Instruction 1: Lay out the lines of the records starting at the line that contains "wachschutz.pro" and ending at the line that contains "Sicherheit i" as a Markdown table with the columns No. and Entry, omitting blank lines.

Text passage:
=== Begin Enclosure ===
Archive for the ‘Sherry’ Category
Nigel wanted me to knit a hat for the daughter of his friends, Lola and Tom, and had something specific in mind. The Norwegian Earflap Hat, by Tiennie, came closest to the idea in his head. He said that Maya was around 8 months old, but I heard 18. Thus, it ended up a little large. But still, she apparently likes it. They call it her “Laplander Hat.” The hat came out well (shown above, in my office before it was delivered) but see how much better it looks when you have a cute model? Look at those chubby cheeks!
I finally finished! This was supposed to be done for Zoe to take to school when she went back in September. Instead, I finished on the first day of winter. Good enough. This, though, is only phase one. It is a square blanket, and she wants it bigger. So I’m going to do another block of the largest squares to add to one end. But for a couple of days, at least, I call it done.
=== End Enclosure ===
Records to process:
=== Begin Enclosure ===
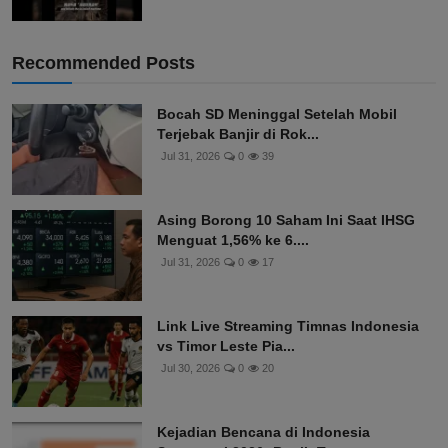
Recommended Posts
Bocah SD Meninggal Setelah Mobil
Terjebak Banjir di Rok...
Jul 31, 2026
0
39
Asing Borong 10 Saham Ini Saat IHSG
Menguat 1,56% ke 6....
Jul 31, 2026
0
17
Link Live Streaming Timnas Indonesia
vs Timor Leste Pia...
Jul 30, 2026
0
20
Kejadian Bencana di Indonesia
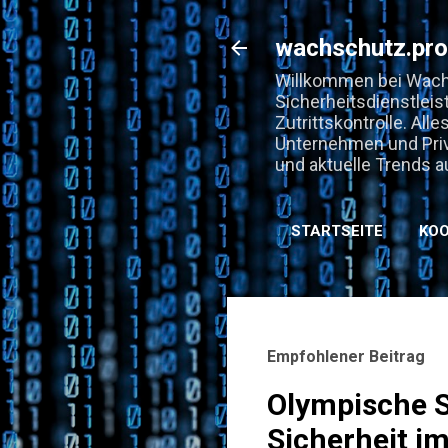
wachschutz.pro
Willkommen bei Wachs
Sicherheitsdienstleis
Zutrittskontrolle. Al
Unternehmen und Priv
und aktuelle Trends a
STARTSEITE
KOO
Empfohlener Beitrag
Olympische S
Sicherheit i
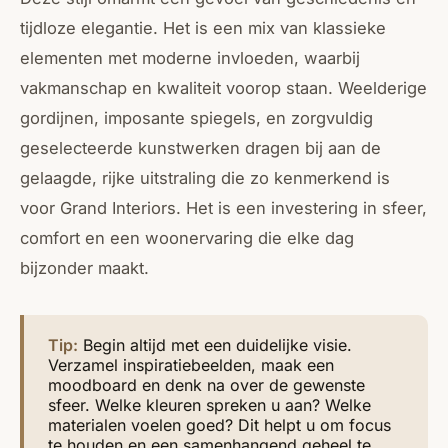
tijdloze elegantie. Het is een mix van klassieke
elementen met moderne invloeden, waarbij
vakmanschap en kwaliteit voorop staan. Weelderige
gordijnen, imposante spiegels, en zorgvuldig
geselecteerde kunstwerken dragen bij aan de
gelaagde, rijke uitstraling die zo kenmerkend is
voor Grand Interiors. Het is een investering in sfeer,
comfort en een woonervaring die elke dag
bijzonder maakt.
Tip:
Begin altijd met een duidelijke visie.
Verzamel inspiratiebeelden, maak een
moodboard en denk na over de gewenste
sfeer. Welke kleuren spreken u aan? Welke
materialen voelen goed? Dit helpt u om focus
te houden en een samenhangend geheel te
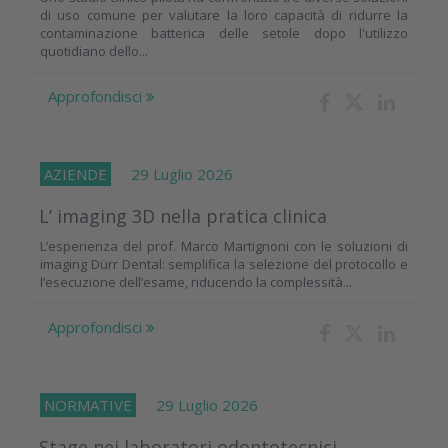
di uso comune per valutare la loro capacità di ridurre la
contaminazione batterica delle setole dopo l'utilizzo
quotidiano dello...
Approfondisci
AZIENDE
29 Luglio 2026
L’ imaging 3D nella pratica clinica
L’esperienza del prof. Marco Martignoni con le soluzioni di
imaging Dürr Dental: semplifica la selezione del protocollo e
l’esecuzione dell’esame, riducendo la complessità...
Approfondisci
NORMATIVE
29 Luglio 2026
Stage nei laboratori odontotecnici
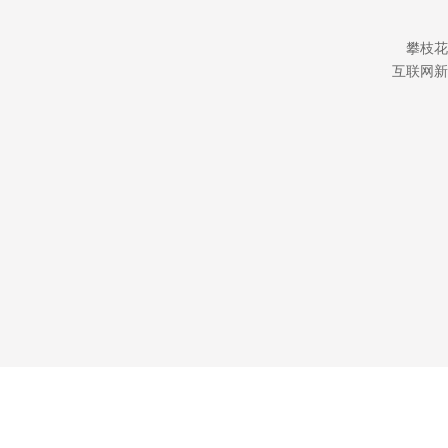
攀枝花
互联网新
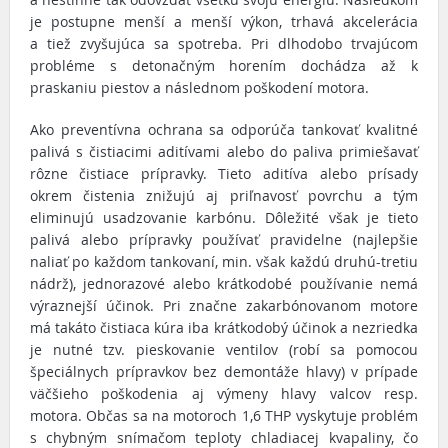
je postupne menší a menší výkon, trhavá akcelerácia
a tiež zvyšujúca sa spotreba. Pri dlhodobo trvajúcom
probléme s detonačným horením dochádza až k
praskaniu piestov a následnom poškodení motora.
Ako preventívna ochrana sa odporúča tankovať kvalitné
palivá s čistiacimi aditívami alebo do paliva primiešavať
rôzne čistiace prípravky. Tieto aditíva alebo prísady
okrem čistenia znižujú aj priľnavosť povrchu a tým
eliminujú usadzovanie karbónu. Dôležité však je tieto
palivá alebo prípravky používať pravidelne (najlepšie
naliať po každom tankovaní, min. však každú druhú-tretiu
nádrž), jednorazové alebo krátkodobé používanie nemá
výraznejší účinok. Pri značne zakarbónovanom motore
má takáto čistiaca kúra iba krátkodobý účinok a nezriedka
je nutné tzv. pieskovanie ventilov (robí sa pomocou
špeciálnych prípravkov bez demontáže hlavy) v prípade
väčšieho poškodenia aj výmeny hlavy valcov resp.
motora. Občas sa na motoroch 1,6 THP vyskytuje problém
s chybným snímačom teploty chladiacej kvapaliny, čo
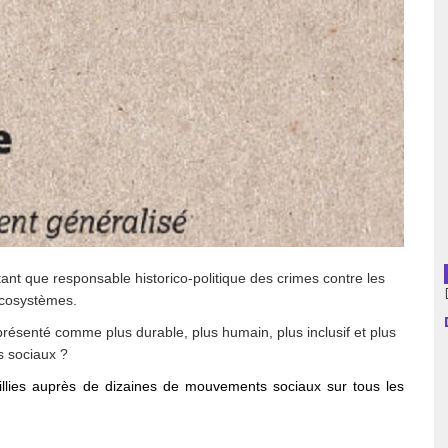
usion librairies
Cahiers critiques
Argentine
Bolivie
Brésil
Chili
Colombie
tant que responsable historico-politique des crimes contre les
Cuba
 écosystèmes.
 présenté comme plus durable, plus humain, plus inclusif et plus
Equateur
s sociaux ?
Espagne
illies auprès de dizaines de mouvements sociaux sur tous les
France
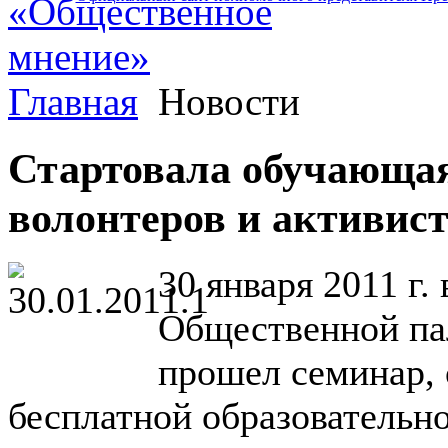
Главная
Новости
Стартовала обучающа
волонтеров и активис
30 января 2011 г.
Общественной па
прошел семинар,
бесплатной образовательн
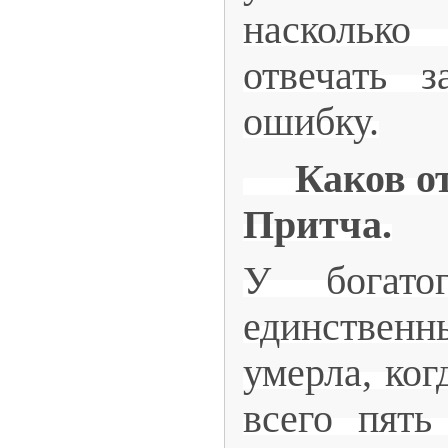
наскольк
отвечать 
ошибку.
Каков от
Притча.
У богато
единственн
умерла, ког
всего пять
=== End Enclosure ===
Instruction 2: In the knitting text, which pattern came closest to the hat Nigel had in mind?

Written answer 1:
| No. | Entry |
|---|---|
| 1 | wachschutz.pro |
| 2 | Willkommen bei Wachs |
| 3 | Sicherheitsdienstleis |
| 4 | Zutrittskontrolle. Al |
| 5 | Unternehmen und Priv |
| 6 | und aktuelle Trends a |
| 7 | STARTSEITE |
| 8 | KOO |
| 9 | Empfohlener Beitrag |
| 10 | Olympische S |
| 11 | Sicherheit i |

Written answer 2: The Norwegian Earflap Hat, by Tiennie.